Her gaze drifted to his face, listening to him as he spoke during his struggles to make the map clear to her, as if there was no way that it could convey what he wanted to describe to her of his garden's features. He was wrong, but Taeko held her tongue. She wanted to hear the way that he felt about it and what he wanted. His hair had her attention again for the moment, the way that the errant curls peeked out at her with their golden tips. She was having thoughts that caused her to wonder what it would feel like to touch it for a moment. To her, the hair of most westerners was fine and soft to the touch.

She was about to give her head a little shake as she caught herself, but then he raised his head to look at her as he tried to emphasize a point that he thought he wasn't stressing properly enough to get the feeling across. He was, but that didn't matter. It was the first time that he was looking directly into her eyes as he made his point and Taeko found herself lost in the light of those blue eyes.

She remembered reading accounts of the infrequent arrivals of Caucasian men long ago during the feudal period of Japan. To the people of that time, they were seen as barbarians, large, loud and crude - and really hairy. When the Americans had arrived to force trade, it was perhaps the first time that people with skin, hair and eyes such as his had been seen there by a lot of people. Those barbarians were considered to be demons by the locals, for the way that the light green and gray and blue eyes could hold a person's gaze, and it was a warning to never look into their eyes or there was a risk that one's spirit could be stolen by them.

When the Russians had arrived to claim the other islands in the area, the type became a lot more known, but then of course, a lot of it had been about conflict.

Now, in the little kitchen of the worn-out old farmhouse where she lived for now, Taeko was sitting with one of these demons only inches away from her. She'd seen them before, she'd just never felt the pull like this. A part of her wanted to push her fingertips through the hair which wished to be golden so much. She wanted to remove that ball cap and run her fingers through that hair, knowing full well that she'd also feel the dampness there since it was summer.

She had a strong urge to do that if she could and look into the cerulean eyes which now regarded her and hid whatever dark urges might lie far down behind their open friendliness.
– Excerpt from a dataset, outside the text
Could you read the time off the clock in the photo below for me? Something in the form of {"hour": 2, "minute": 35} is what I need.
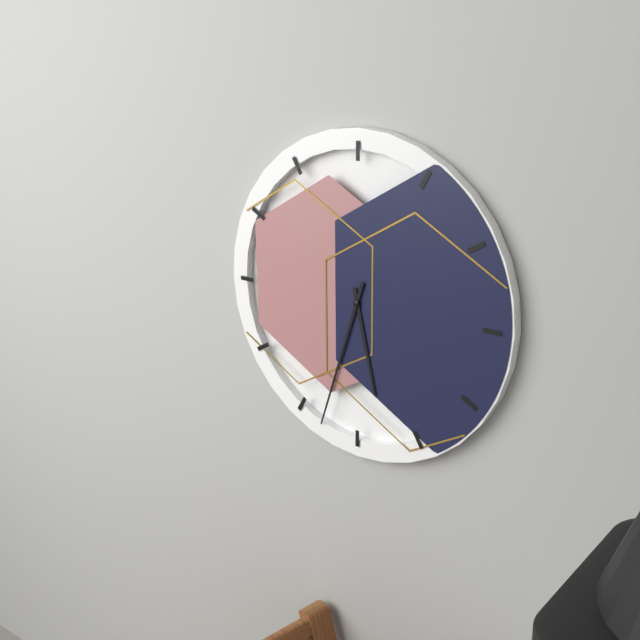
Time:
{"hour": 5, "minute": 33}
Taeko had control -- just as she always did. But a little part of her wanted to throw that control away as her fingers felt that hair and she brought her face closer to those eyes and glanced now and then at lips like she had never seen this close up before in her life.
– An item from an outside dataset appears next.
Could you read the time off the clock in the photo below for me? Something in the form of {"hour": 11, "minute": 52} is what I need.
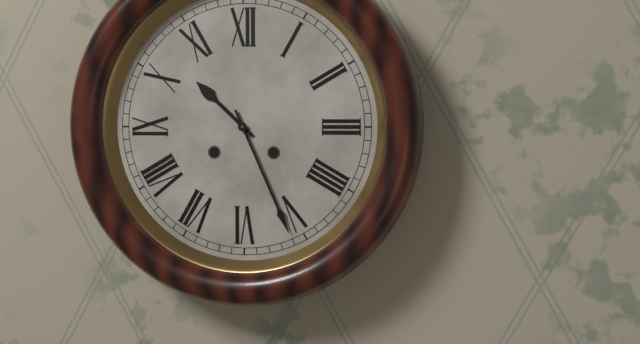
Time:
{"hour": 10, "minute": 26}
She didn't do any of those things, of course; instead, she reached over and took the pencil, pointing to a few of the features in his garden as he's mapped it out and she asked a few questions, pointing to one thing in particular. There was a little stream which ran through the yard and there was a pond, beyond that was a pair of lines which crossed the line of the stream and it was what she indicated now.
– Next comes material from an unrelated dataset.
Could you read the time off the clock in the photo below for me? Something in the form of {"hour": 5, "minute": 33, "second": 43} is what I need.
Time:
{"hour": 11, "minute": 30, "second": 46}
"It's a small bridge in a stand of trees," he said, "and it's one of my favorite things there. It's made of stone somehow and it arches -- well, here ..." he began to sketch quickly and in a few moments, she was looking at a small causeway, as he'd said. There were no handrails or anything, just the structure. "I don't even know how it was made, but the whole thing is covered thickly with moss and grass and you can walk on it."